### Selected extract:
#####
This vast emptiness I was creating for myself needed more and more in order to feel satisfied. Suddenly, small achievements weren't enough and I became so codependent and so attached to the outcome of each and every single piece of “art” that I put out that the darkest of thoughts would take over when the high wore off.  

Was this my dream? To feel like I was constantly walking uphill in the snow, with no shoes on? Did struggle make it necessary for me to appreciate anything? My life didn’t feel like this when I was dreaming of my future as a child. When I sang it was because it made me so happy it just had to come out of my body, it had to be expressed, there was no expectation behind it, it was just my pure joy from my tiny little heart.  

I took to looking at my life, at my parents and those around me. I wondered how could I be following my dream, yet experiencing so much emotional turmoil and lack. I was fragmented and at odds, with myself.  I have realized that though the struggle isn’t real, the generational trauma is. The grandparents who experienced the great depression and wars to our parents who experienced wars and financial crises, the list goes on, but the reality is that I, have always been provided for, I have food, I have necessities and I have shelter. This struggle, this lack, this need for having so much, wasn’t mine. All I ever wanted was to create art and feel safe and supported in this world. I didn’t need and I don’t need fame to do that. To call myself an artist yet live to only please my ego demands was causing me to live completely inauthentically, and that’s not what I came here to do. That’s not what it means to create art. We love art in all of its many forms because it connects us to our own truth, our own heart, it makes us feel joy when we create ourselves and it makes us feel seen and heard by others who share theirs with us. It’s connecting, it’s pure, it’s love and that is everything I want the world to be. The more I clear the wounds and projections that have clouded own vision the more I can my life the way I want, creating how I want to create from MY heart, and to me, that is the only way.
#####
### Provided records:
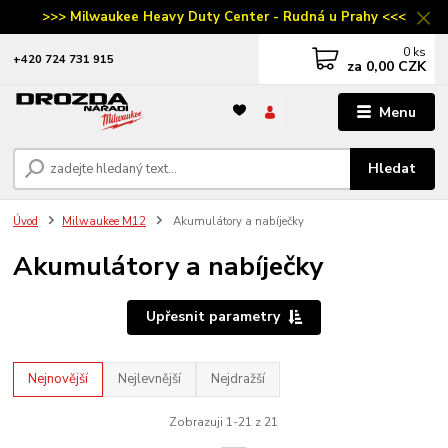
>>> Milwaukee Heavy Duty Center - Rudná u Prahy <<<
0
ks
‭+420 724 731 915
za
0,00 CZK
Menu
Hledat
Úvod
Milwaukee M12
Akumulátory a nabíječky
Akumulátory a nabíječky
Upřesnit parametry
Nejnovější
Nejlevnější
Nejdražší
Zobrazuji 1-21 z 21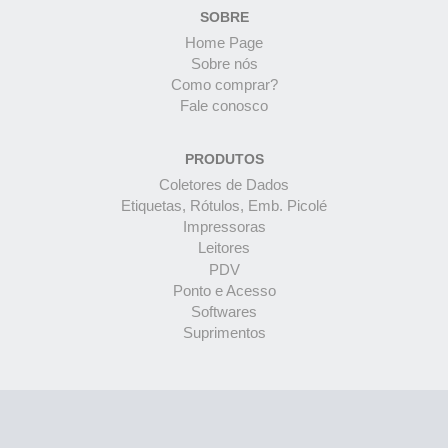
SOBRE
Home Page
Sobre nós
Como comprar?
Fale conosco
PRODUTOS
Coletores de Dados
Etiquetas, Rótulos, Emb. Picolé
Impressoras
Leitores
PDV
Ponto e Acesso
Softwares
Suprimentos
#####
### Problems to work on:
A) Copy the passage about art and struggle from "Was this my" to "tiny little heart.".
B) List every sentence in the passage about art and struggle that ends with a question mark.
C) According to the passage about art and struggle, what did the grandparents experience?
The items come from a different source than the passage about art and struggle.

### Results:
A)
Was this my dream? To feel like I was constantly walking uphill in the snow, with no shoes on? Did struggle make it necessary for me to appreciate anything? My life didn’t feel like this when I was dreaming of my future as a child. When I sang it was because it made me so happy it just had to come out of my body, it had to be expressed, there was no expectation behind it, it was just my pure joy from my tiny little heart.

B)
- Was this my dream?
- To feel like I was constantly walking uphill in the snow, with no shoes on?
- Did struggle make it necessary for me to appreciate anything?

C) The great depression and wars.